The Logic and Metaphysics Workshop will meet on April 1st from 4:15-6:15 in room 7314 of the CUNY Graduate Center for a talk by Elena Ficara (Paderborn).
Title: What does it mean that Contradiction is the Norm of Truth?
Abstract: In my talk I argue for the thesis CT: contradiction is the norm of truth, and ask about its relevance for contemporary philosophical logic. I first present three positions in the history of philosophy that have advocated some versions of CT, namely Plato’s idea of the “dialectical gymnastics” in the Parmenides (Plato, Parmenides 136 B-E), Aristotle’s notion of dialectics in the Topics (Aristotle, Topics I, 2-3) and Metaphysics (Aristotle, Met III 1, 995 a 24-29), and Hegel’s contradictio est regula veri (Hegel Werke 2, 533), then derive from them some answers to the questions:
What is meant by “contradiction” in CT?
What is meant by “truth” in CT?
What is meant by “norm” in CT?
I will show that to examine the meaning of CT in historical perspective is useful to understand the seeds of genuine glut theories.
The Logic and Metaphysics Workshop will meet on April 8th from 4:15-6:15 in room 7314 of the CUNY Graduate Center for a talk by Chris Scambler (NYU).
Title: Classical Logic and the Strict Tolerant Hierarchy
Abstract: In this talk I will do three things. First: I will present the central results from Barrio, Pailos and Szmuc’s recent paper “A hierarchy of classical and paraconsistent logics” (forthcoming in the JPL) along with some generalizations derived by observing certain symmetries; second, I will discuss the relation between the strict tolerant logics and classical logic, K3 and LP; third, I will try to convey the exact state of uncertainty about the philosophical significance of the foregoing I find myself in on the day.
The Logic and Metaphysics Workshop will meet on March 18th from 4:15-6:15 in room 7314 of the CUNY Graduate Center for a talk by Romina Padró (CUNY).
Title: Inferences First
Abstract: Two ways of giving an epistemic justification of basic logical principles will be introduced, intuition-based accounts and concept or meaning constitution-based accounts. We will briefly consider different versions of these views and argue that they face parallel dilemmas. While ‘robust’ accounts are subject to what I call the ‘adoption problem,’ ‘weak’ accounts fail to ground our basic inferential dispositions. Either way, intuitions and meaning-constituting rules turn out to be irrelevant. A more general moral for the epistemology of logic and its priorities will be drawn from the discussion.

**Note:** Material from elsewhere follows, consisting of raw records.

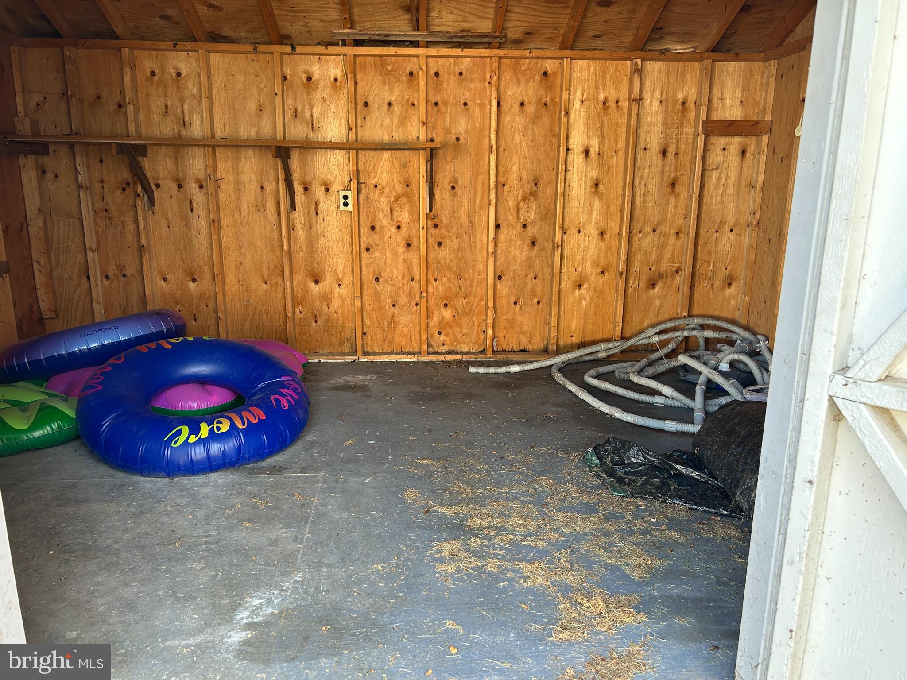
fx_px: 681
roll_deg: -0.2
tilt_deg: -13.6
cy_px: 340
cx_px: 454
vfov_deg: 53.1
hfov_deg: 67.3
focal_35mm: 26
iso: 64
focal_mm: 5.7
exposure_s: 1/121
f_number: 1.5
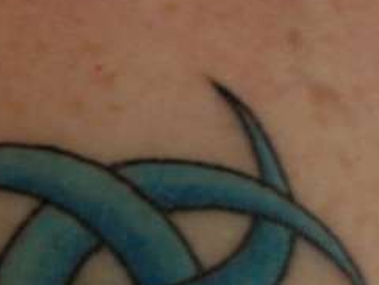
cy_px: 304
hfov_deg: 9.3
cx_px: 96
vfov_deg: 7.0
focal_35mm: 213
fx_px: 2334
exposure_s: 1/8
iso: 140
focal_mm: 14.7
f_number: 3.4
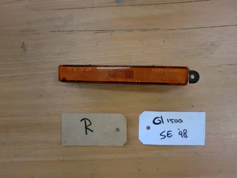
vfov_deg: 51.4
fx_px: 185
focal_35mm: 27
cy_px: 89
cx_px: 118
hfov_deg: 65.3
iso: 160
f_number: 3.2
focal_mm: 4.9
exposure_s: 1/60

The Logic and Metaphysics Workshop will meet on March 11th from 4:15-6:15 in room 7314 of the CUNY Graduate Center for a talk by Jeremy Goodman (USC).
Title: Deep Structure
Abstract: Russell proved over a century ago that a naive conception of structured propositions is inconsistent. Hodes (2015), Dorr (2016), and Goodman (2017) have recently reformulated Russell’s argument in the language of higher-order logic, and concluded from it that distinctions in reality cannot always reflect all the syntactic structure of the language in which we draw those distinctions. But they also float the idea that such distinctions might nevertheless have sentence-like structure, so long as this structure fails to neatly correspond to the syntactic structure of the sentences we use to draw those distinction. Perhaps, that is, the popular metaphor of facts being like sentences written in God’s “book of the world” is tenable after all. In this talk I’ll give a way of making this metaphor precise, and prove a new limitative result showing that, given natural assumptions, it too is inconsistent.
The Logic and Metaphysics Workshop will meet on March 25th from 4:15-6:15 in room 7314 of the CUNY Graduate Center for a talk by Kit Fine (NYU).
Title: A Theory of the Conditional
Abstract: I provide a truth-maker semantics for the conditional and consider the application to imperative and deontic conditionals.
Note: the title/topic of this talk was changed on March 14th, 2019.